Van Eck Global launched the first African Index ETF in July.
"If you think the commodities cycle is unsustainable, then why is Africa sustainable? This time there's a whole range of growth initiatives put into place by various African leaders," says Malan.
According to the Journal, the International Monetary Fund published a statistical comparison between a current basket of sub-Saharan African economies, including Ghana, Kenya, and Nigeria, and a snapshot of the Association of Southeast Asian Nations from 1980.
In terms of gross domestic product expansion, money supply, and debt-market growth, the African nations compare "favorably."
In a January research note entitled "Africa Rising," Goldman Sachs initiated coverage of sub-Saharan Africa separate from South Africa, with some 15 stock markets with 500 tradable stocks led by Nigeria, with its immense oil resources.
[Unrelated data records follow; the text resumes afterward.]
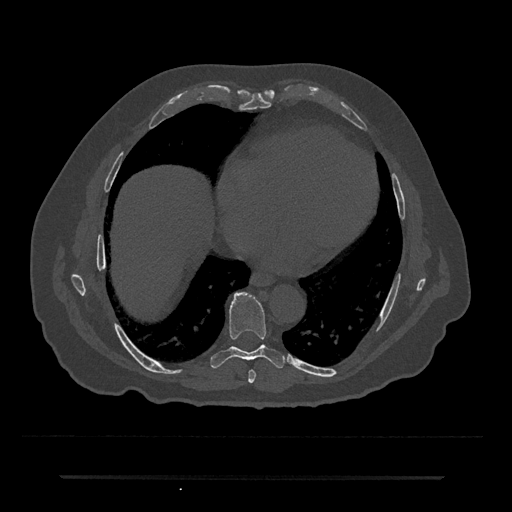
CT including the spine, one axial slice; slice 335 of 797 in the series (ordered by position); reconstruction kernel Br40s/3; 120 kVp; bone window (W 1800 / L 400 HU); 0.5 mm slice thickness; 512 × 512 image matrix, field of view 437 × 437 mm. Male patient, age 69 years. Case-level facts recorded for this patient, not image findings: primary cancer: prostate.
Structures marked on this image (semi-automatic segmentation, software-assisted and operator-edited):
- T7 vertebra: box from (x=248, y=370) to (x=256, y=383) px
- T8 vertebra: (x=211, y=293)–(x=285, y=369)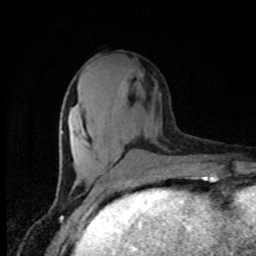
Breast MRI, one axial slice; position 32 of 80 along the scan axis; cropped to one breast; dynamic contrast-enhanced series, time point 2 of 8 at this slice position (early post-contrast); 1.5 T; TE 4.2 ms, TR 7 ms; 2 mm slice thickness; 256 × 256 image matrix, field of view 150 × 150 mm. Female patient.
Outlined on this slice (semi-automatically segmented with operator editing):
- enhancing-tissue mask used for the functional tumour volume (all voxels passing the contrast-enhancement thresholds inside the analysis volume; usually the tumour): bounding box [x1, y1, x2, y2] px = [61, 131, 63, 133]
Three of the top 10 fastest-growing nations in the world for 2006 were in Africa, Goldman wrote.
There are risks, of course, Goldman wrote, but the investment bank is confident that growth will continue.
Other areas of Africa are emerging as financial centers, including Egypt, Kenya and Ghana. The Ghana Stock Exchange All-Share Index, for example, was up 63 percent for the year-to-date, as of September 2. Gold mining and stakes in other commodities led the advance.
As the predicted African boom takes shape, Wall Street brokerage firms, fund managers, and private equity traders have been quietly moving investment money into a variety of African markets and enterprises where prospects seem good.
According to the Journal, in the past 18 months, Russian investment bank Renaissance Capital has hired about 120 people in various African nations to coordinate an effort in that area.